Elmano Sancho reescreve o mito do sedutor
Encenador pinta 'D. Juan' como um homem que foge da morte. Espetáculo vai andar em digressão em maio.
Um espetáculo plasticamente imponente (cenário de Ana Paula Rocha e figurinos de José António Tenente), servido por uma componente física rigorosa (os atores têm uma presença coreográfica em cena e parecem dançar sobre as tábuas do palco), e um texto que nos obriga a repensar um clássico do século XVII que já conheceu mais versões do que as que conseguimos enumerar.

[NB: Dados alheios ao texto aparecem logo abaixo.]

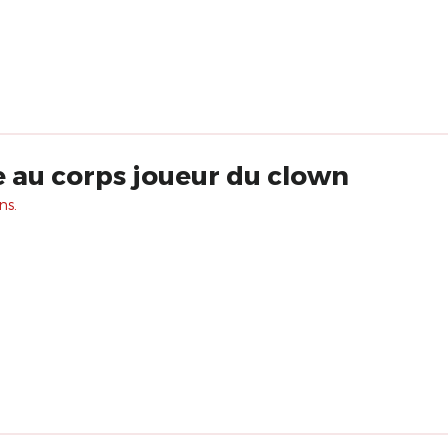
e au corps joueur du clown
ns.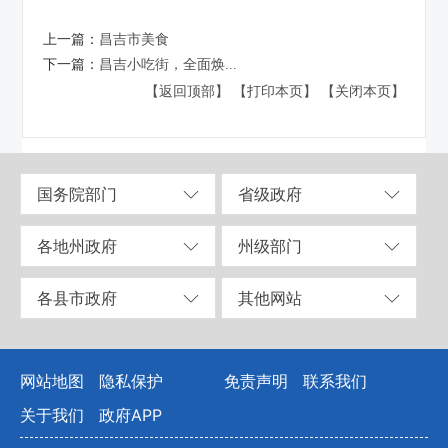
上一篇：
昌吉市美食
下一篇：
昌吉小吃街，全面焕...
【返回顶部】
【打印本页】
【关闭本页】
国务院部门
省级政府
各地州政府
州级部门
各县市政府
其他网站
网站地图
隐私保护
免责声明
联系我们
关于我们
政府APP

Eis o ‘D. Juan’ de Elmano Sancho, que pode ser visto este domingo no Teatro São Luiz, em Lisboa, de onde se despede para percorrer vários espaços do País. Em cena, Elmano Sancho (que assina texto e encenação) dá corpo ao protagonista, o sedutor sem escrúpulos, e admite que o mito que tantos criadores tem fascinado também o persegue.
“Há um lado sombrio na personagem com que todos nos identificamos”, justifica, ao CM. “No fundo, se nos déssemos autorização para quebrar regras, também teríamos a ousadia de ir ao encontro dos nossos impulsos”, acrescenta, sublinhando a pulsão de vida da figura. “D. Juan anda sempre de um lado para o outro, pula de mulher em mulher, no fundo, para fugir da morte. Há nele uma urgência que tem de ser entendida como pressa de viver, contra tudo e todos, antes que tudo acabe...”
Elaborado a partir da versão de Molière (1622-1673), o texto mistura deliberadamente os sexos (as atrizes dão corpo a personagens masculinas), para sublinhar que a procura do prazer e o apelo do poder não faz distinção de género. Para cúmplices neste trabalho, Elmano Sancho convidou um grande naipe de atrizes: Catarina Wallenstein; Joana Bárcia; Maria José Paschoal e Paula Neves dão-lhe a contracena e obrigam o espectador a repensar a dinâmica das relações humanas. ‘D. Juan’ segue para Torres Novas (dia 2 de maio); Famalicão (8 e 9); Ponte de Lima (15) e Barcelos (23).